Bueno Sera! It's a clear, cold evening here in Capena. A crisp ending to a truly phenomenal day. It was about an hour drive in the rain up the autostrada to Oriveto. The rain ended just as I was entering the city. I parked in a parking garage, figured out how to manipulate the ticket, walked up (always up) lots of stairs, and entered the city. Wow! This first picture is of the cathedral, which was begun in 1290 on the foundations of an Etruscan temple. I wish I had been able to take a photograph that adequately conveys its size and glory. It is truly an amazing structure. Take a minute and notice the group of people on the bottome left side of the photo -- it will give you some indication of how enormous this building is. I took some photos of the front later in the day when the sun was reflecting off the gold in the paintings and it truly glowed.
This is one photo of the inside of the cathedral. There are 144 chairs set up in front of the altar. Behind the altar are numerous paintings on the walls and about 24 stained glass depictions in the center.

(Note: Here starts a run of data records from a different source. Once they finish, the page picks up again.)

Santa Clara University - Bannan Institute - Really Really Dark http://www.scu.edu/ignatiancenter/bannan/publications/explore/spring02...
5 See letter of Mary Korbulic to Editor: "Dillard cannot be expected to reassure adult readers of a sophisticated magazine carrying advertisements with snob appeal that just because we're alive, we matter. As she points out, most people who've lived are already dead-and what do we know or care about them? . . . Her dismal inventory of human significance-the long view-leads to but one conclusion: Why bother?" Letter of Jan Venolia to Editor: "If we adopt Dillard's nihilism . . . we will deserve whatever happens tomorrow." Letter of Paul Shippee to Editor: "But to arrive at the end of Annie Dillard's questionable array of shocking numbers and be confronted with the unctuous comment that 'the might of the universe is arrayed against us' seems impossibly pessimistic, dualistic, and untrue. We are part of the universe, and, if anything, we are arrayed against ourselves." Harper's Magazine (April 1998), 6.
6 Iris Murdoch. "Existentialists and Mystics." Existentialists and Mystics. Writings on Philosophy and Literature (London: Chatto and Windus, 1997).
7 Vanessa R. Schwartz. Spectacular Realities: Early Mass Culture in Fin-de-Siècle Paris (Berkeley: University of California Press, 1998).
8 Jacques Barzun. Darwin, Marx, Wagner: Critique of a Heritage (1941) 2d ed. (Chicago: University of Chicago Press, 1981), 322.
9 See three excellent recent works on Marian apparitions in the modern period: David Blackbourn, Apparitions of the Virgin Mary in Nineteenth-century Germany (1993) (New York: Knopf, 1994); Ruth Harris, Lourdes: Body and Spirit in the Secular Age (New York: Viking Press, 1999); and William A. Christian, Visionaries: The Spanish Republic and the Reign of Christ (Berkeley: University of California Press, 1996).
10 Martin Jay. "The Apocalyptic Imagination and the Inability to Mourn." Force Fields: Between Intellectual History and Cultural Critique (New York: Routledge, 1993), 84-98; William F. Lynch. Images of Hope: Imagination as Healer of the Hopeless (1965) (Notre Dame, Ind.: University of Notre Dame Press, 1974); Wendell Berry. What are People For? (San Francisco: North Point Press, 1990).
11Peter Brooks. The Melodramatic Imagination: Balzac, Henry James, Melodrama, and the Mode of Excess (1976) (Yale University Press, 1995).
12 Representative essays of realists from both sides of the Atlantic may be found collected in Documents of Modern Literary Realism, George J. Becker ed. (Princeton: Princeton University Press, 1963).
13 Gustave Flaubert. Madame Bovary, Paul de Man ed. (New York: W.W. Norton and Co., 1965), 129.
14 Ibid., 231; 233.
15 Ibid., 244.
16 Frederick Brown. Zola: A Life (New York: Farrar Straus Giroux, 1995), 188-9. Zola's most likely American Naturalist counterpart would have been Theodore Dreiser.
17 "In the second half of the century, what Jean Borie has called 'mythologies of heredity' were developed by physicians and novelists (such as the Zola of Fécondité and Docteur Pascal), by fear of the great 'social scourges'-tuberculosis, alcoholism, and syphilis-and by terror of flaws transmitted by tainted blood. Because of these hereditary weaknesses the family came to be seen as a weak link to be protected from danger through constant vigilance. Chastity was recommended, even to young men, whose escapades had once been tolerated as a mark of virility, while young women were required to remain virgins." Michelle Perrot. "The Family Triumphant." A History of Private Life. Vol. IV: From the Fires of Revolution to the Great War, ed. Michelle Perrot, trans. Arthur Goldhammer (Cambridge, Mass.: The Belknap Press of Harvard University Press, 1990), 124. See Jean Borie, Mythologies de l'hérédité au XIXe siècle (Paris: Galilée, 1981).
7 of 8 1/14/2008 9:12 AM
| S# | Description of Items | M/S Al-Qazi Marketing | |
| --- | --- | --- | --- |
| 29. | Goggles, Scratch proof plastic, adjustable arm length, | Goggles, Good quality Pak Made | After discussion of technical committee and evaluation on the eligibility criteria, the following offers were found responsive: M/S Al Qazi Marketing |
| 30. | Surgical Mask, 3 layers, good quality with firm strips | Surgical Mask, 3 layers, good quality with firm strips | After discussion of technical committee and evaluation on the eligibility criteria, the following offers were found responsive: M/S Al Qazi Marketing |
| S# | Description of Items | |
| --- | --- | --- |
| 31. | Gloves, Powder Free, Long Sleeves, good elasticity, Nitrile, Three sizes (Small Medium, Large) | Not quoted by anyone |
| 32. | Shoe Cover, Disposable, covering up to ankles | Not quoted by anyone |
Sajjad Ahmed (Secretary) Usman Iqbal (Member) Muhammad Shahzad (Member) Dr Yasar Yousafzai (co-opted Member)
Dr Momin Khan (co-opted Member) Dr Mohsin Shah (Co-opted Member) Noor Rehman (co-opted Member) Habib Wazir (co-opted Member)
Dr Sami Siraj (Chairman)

My neck got sore from straining to see all the way up at the paintings and sculptures inside.




I just love all of the intricate round windows I've seen on many of the churches here in Italy. So much work on a seemingly insignificant part of the buildings. This particular one was in the church of Sant'Andrea.






This is one of the windows in the cathedral.





This is one of the many pictures of the walkways in Orvieto.
I took 96 pictures today and still only captured a fraction of what I saw. I bought a very informative guide book to Orvieto and it had itineraries which I followed throughout the city. It gave great tidbits and interesting facts that I would have missed. I spent about 5 hours here and could have easily stayed busy for 2 days learning about its history and seeing the many churches and museums. There is even an underground tour available which I didn't have time to take advantage of.
When I was talking with Pucci last night, while she was giving me ideas of places to visit, she said I could stay 2 months and still not see all there is to see right in this region -- let alone all of Italy. I certainly believe her. When my 2 weeks is finished, I will go home with tons of pictures, untold memories, and the knowledge that I've barely seen a small portion of what there is here.
After my day in Orvieto, I got home, walked to the butcher and ordered a chicken breast, which he sliced very thinly for me. I dipped it in an egg/milk mixture and coated it with some bread crumbs (which I made, thank you very much) combined with shredded fontini cheese, salt and pepper. I cooked it in olive oil and served it with spaghetti that I tossed in equal parts olive oil and melted butter seasoned with garlic and pepper. Stupendous!
I plan to read for a little bit, then head off to bed because I plan to get an early start tomorrow. Thanks for visiting with me again.